Of the estimated 11.5 billion hectares of bio-productive area in the world, a minimum of 2.1 billion hectares is necessary to preserve biodiversity. Humanity has overshot what’s available, using 15.9 of the maximum 9.5 billion hectares that we should be using (in an ideal world); this leaves at least 6.4 billion hectares that must either be reclaimed or replaced without using more.
With a population of 6.6 billion people, each of us should be using no more than an average of 1.4 hectares (3.5 acres); instead we’re using 2.4 hectares (5.9 acres). If current trends continue, the population will peak in 2020 with the average person using 3.3 hectares (8.3 acres) instead of practically the same amount we should be using today. The last time the world per capita footprint was 1.4 hectares, John F. Kennedy was president of the United States and the world was using half of its biocapacity.

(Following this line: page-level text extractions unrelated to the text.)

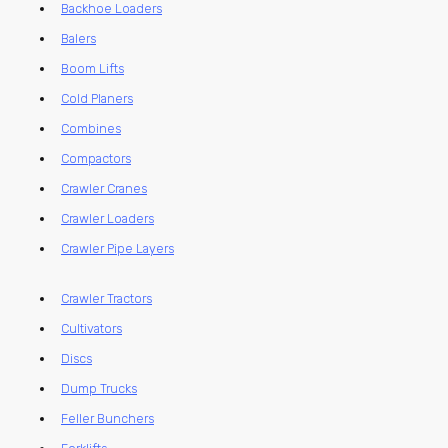
Backhoe Loaders
Balers
Boom Lifts
Cold Planers
Combines
Compactors
Crawler Cranes
Crawler Loaders
Crawler Pipe Layers
Crawler Tractors
Cultivators
Discs
Dump Trucks
Feller Bunchers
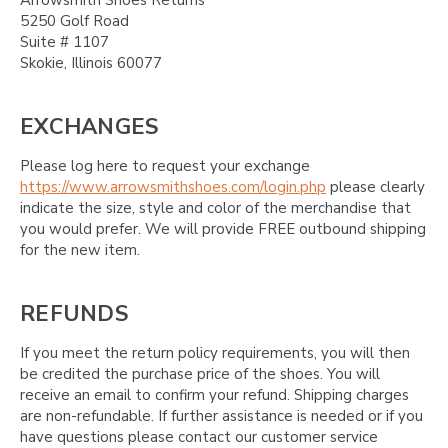
Arrowsmith Shoes Returns
5250 Golf Road
Suite # 1107
Skokie, Illinois 60077
EXCHANGES
Please log here to request your exchange
https://www.arrowsmithshoes.com/login.php
please clearly
indicate the size, style and color of the merchandise that
you would prefer. We will provide FREE outbound shipping
for the new item.
REFUNDS
If you meet the return policy requirements, you will then
be credited the purchase price of the shoes. You will
receive an email to confirm your refund. Shipping charges
are non-refundable. If further assistance is needed or if you
have questions please contact our customer service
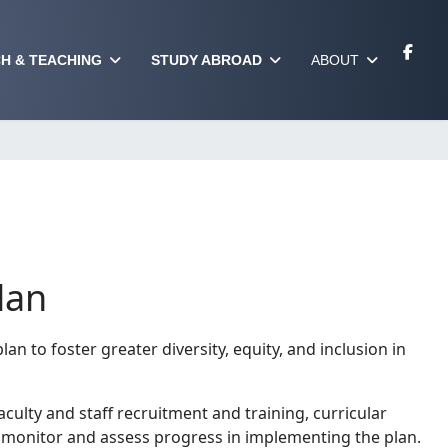
H & TEACHING
STUDY ABROAD
ABOUT
lan
an to foster greater diversity, equity, and inclusion in
culty and staff recruitment and training, curricular
o monitor and assess progress in implementing the plan.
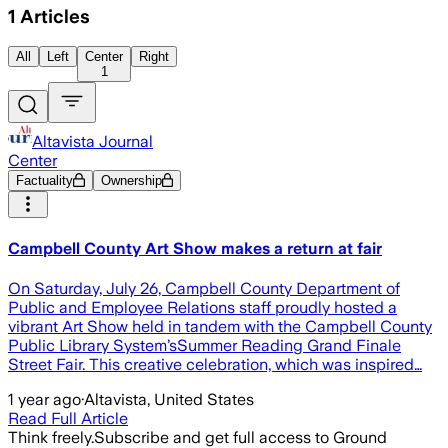
1
Articles
All
Left
Center
Right
1
Altavista Journal
Center
Factuality
Ownership
Campbell County Art Show makes a return at fair
On Saturday, July 26, Campbell County Department of
Public and Employee Relations staff proudly hosted a
vibrant Art Show held in tandem with the Campbell County
Public Library System’sSummer Reading Grand Finale
Street Fair. This creative celebration, which was inspired…
1 year ago
·
Altavista, United States
Read Full Article
Think freely.
Subscribe and get full access to Ground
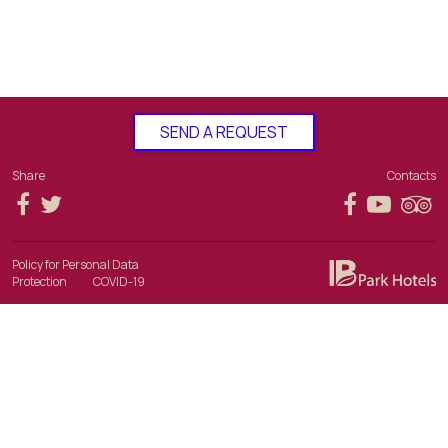
SEND A REQUEST
Share
Contacts
Policy for Personal Data
Protection
COVID-19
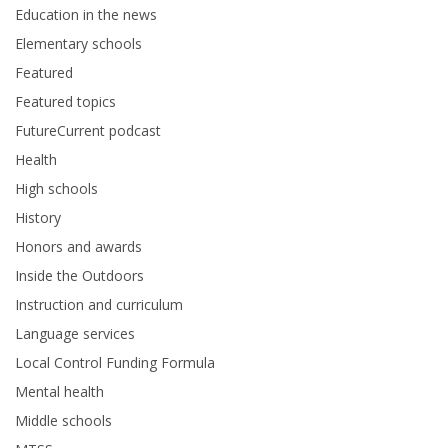
Education in the news
Elementary schools
Featured
Featured topics
FutureCurrent podcast
Health
High schools
History
Honors and awards
Inside the Outdoors
Instruction and curriculum
Language services
Local Control Funding Formula
Mental health
Middle schools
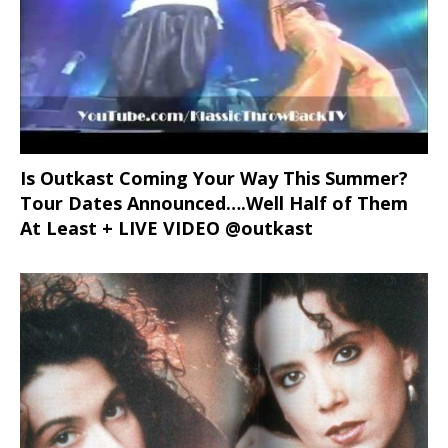
Is Outkast Coming Your Way This Summer?
Tour Dates Announced….Well Half of Them
At Least + LIVE VIDEO @outkast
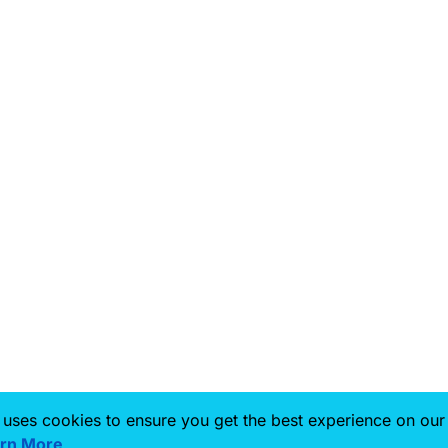
 uses cookies to ensure you get the best experience on our
rn More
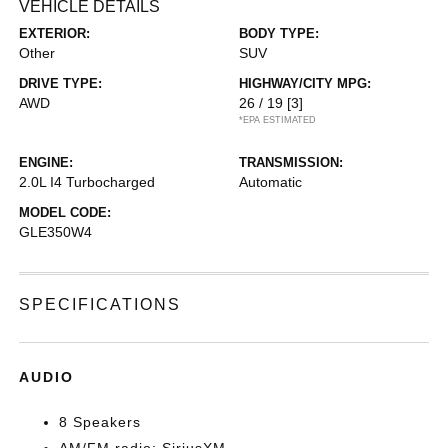
VEHICLE DETAILS
EXTERIOR:
BODY TYPE:
Other
SUV
DRIVE TYPE:
HIGHWAY/CITY MPG:
AWD
26 / 19
[3]
*EPA ESTIMATED
ENGINE:
TRANSMISSION:
2.0L I4 Turbocharged
Automatic
MODEL CODE:
GLE350W4
SPECIFICATIONS
AUDIO
8 Speakers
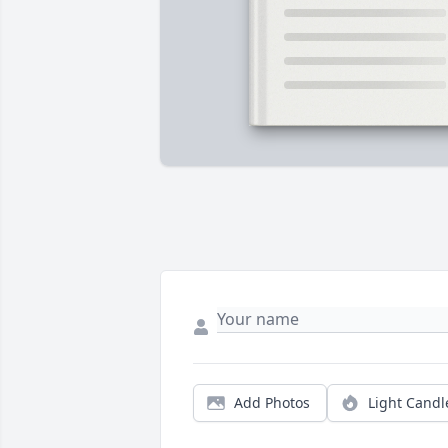
Add Photos
Light Candl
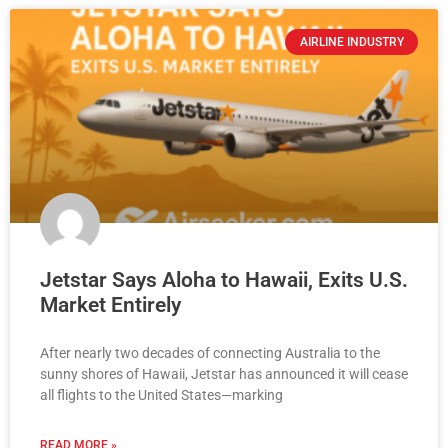
AIRLINE INDUSTRY
Jetstar Says Aloha to Hawaii, Exits U.S.
Market Entirely
After nearly two decades of connecting Australia to the
sunny shores of Hawaii, Jetstar has announced it will cease
all flights to the United States—marking
READ MORE »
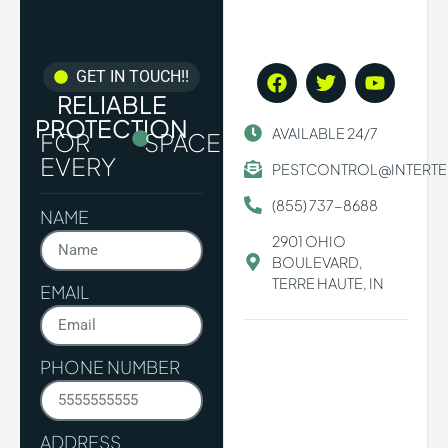
GET IN TOUCH!!
RELIABLE
PROTECTION
AVAILABLE 24/7
FOR
SPACE.
EVERY
PESTCONTROL@INTERT
(855) 737-8688
NAME
2901 OHIO
BOULEVARD,
TERRE HAUTE, IN
EMAIL
PHONE NUMBER
ADDRESS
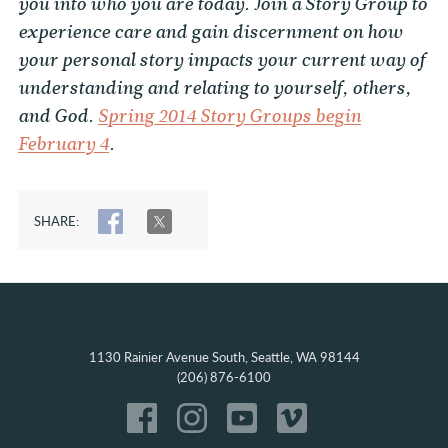
you into who you are today. Join a Story Group to
experience care and gain discernment on how
your personal story impacts your current way of
understanding and relating to yourself, others,
and God.
Spring 2014 Story Groups begin
February 4
.
SHARE:
SHARE
TWEET
1130 Rainier Avenue South, Seattle, WA 98144
(206) 876-6100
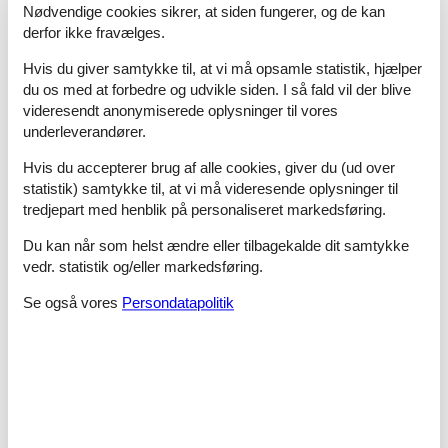
Nødvendige cookies sikrer, at siden fungerer, og de kan
Bathroom
Guest toilet (or WC)
derfor ikke fravælges.
- toilet
Hvis du giver samtykke til, at vi må opsamle statistik, hjælper
Sanitary facilities at the property
- shower
du os med at forbedre og udvikle siden. I så fald vil der blive
videresendt anonymiserede oplysninger til vores
Cooking/Living
underleverandører.
- coffee machine: coffee machine
- fridge/freezer: deep freezer, fridge
Hvis du accepterer brug af alle cookies, giver du (ud over
- stove: electric stove
statistik) samtykke til, at vi må videresende oplysninger til
- oven
tredjepart med henblik på personaliseret markedsføring.
- toaster
- microwave
Du kan når som helst ændre eller tilbagekalde dit samtykke
- dishwasher
vedr. statistik og/eller markedsføring.
Entertainment
Se også vores
Persondatapolitik
- TV: TV
Utility
- washing machine: For communal use in the building
Outside area
- outdoor furniture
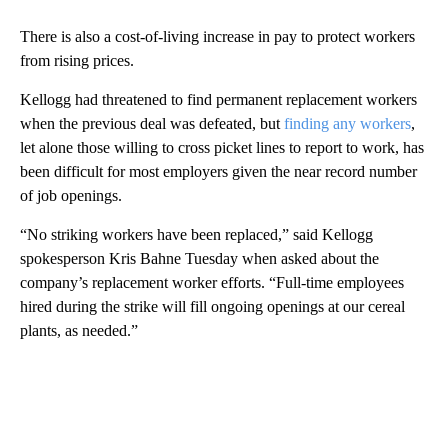
There is also a cost-of-living increase in pay to protect workers
from rising prices.
Kellogg had threatened to find permanent replacement workers
when the previous deal was defeated, but
finding any workers
,
let alone those willing to cross picket lines to report to work, has
been difficult for most employers given the near record number
of job openings.
“No striking workers have been replaced,” said Kellogg
spokesperson Kris Bahne Tuesday when asked about the
company’s replacement worker efforts. “Full-time employees
hired during the strike will fill ongoing openings at our cereal
plants, as needed.”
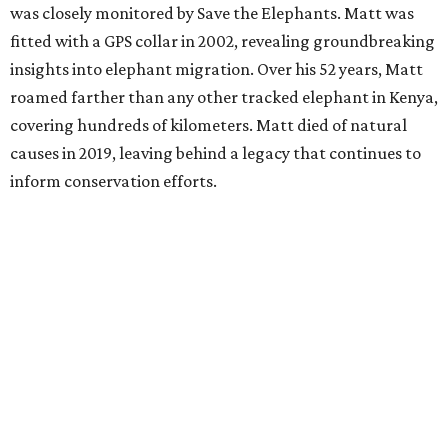
was closely monitored by Save the Elephants. Matt was
fitted with a GPS collar in 2002, revealing groundbreaking
insights into elephant migration. Over his 52 years, Matt
roamed farther than any other tracked elephant in Kenya,
covering hundreds of kilometers. Matt died of natural
causes in 2019, leaving behind a legacy that continues to
inform conservation efforts.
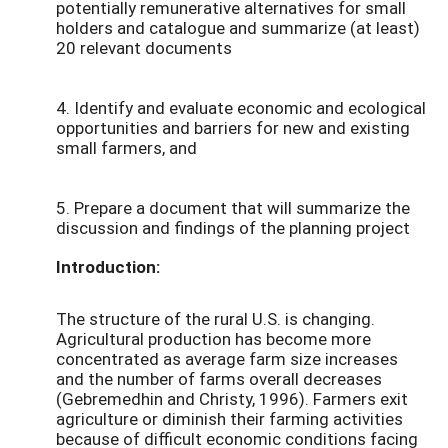
potentially remunerative alternatives for small
holders and catalogue and summarize (at least)
20 relevant documents
4. Identify and evaluate economic and ecological
opportunities and barriers for new and existing
small farmers, and
5. Prepare a document that will summarize the
discussion and findings of the planning project
Introduction:
The structure of the rural U.S. is changing.
Agricultural production has become more
concentrated as average farm size increases
and the number of farms overall decreases
(Gebremedhin and Christy, 1996). Farmers exit
agriculture or diminish their farming activities
because of difficult economic conditions facing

We can’t go back to the early 1960s, nor would we want to. Carbon dioxide emissions from our depleting fossil fuel supply use up half of our global footprint, and these will need to be cut drastically to mitigate global warming. Alternatives to the cheap energy supply that was taken for granted in Kennedy’s era will be much different, if successfully exploited. With the need to make more land wild and common resources such as air and water cleaner, energy and the civilization it enables will be much more a part of Nature than a total break from it.
One thing that might be similar to Kennedy’s time involves sending a breeding population to Mars. At a cost of 110 million hectares each year over the decade or so we may have left before our population peaks, Earth’s life would have an insurance policy in place should we fail and civilization crashes.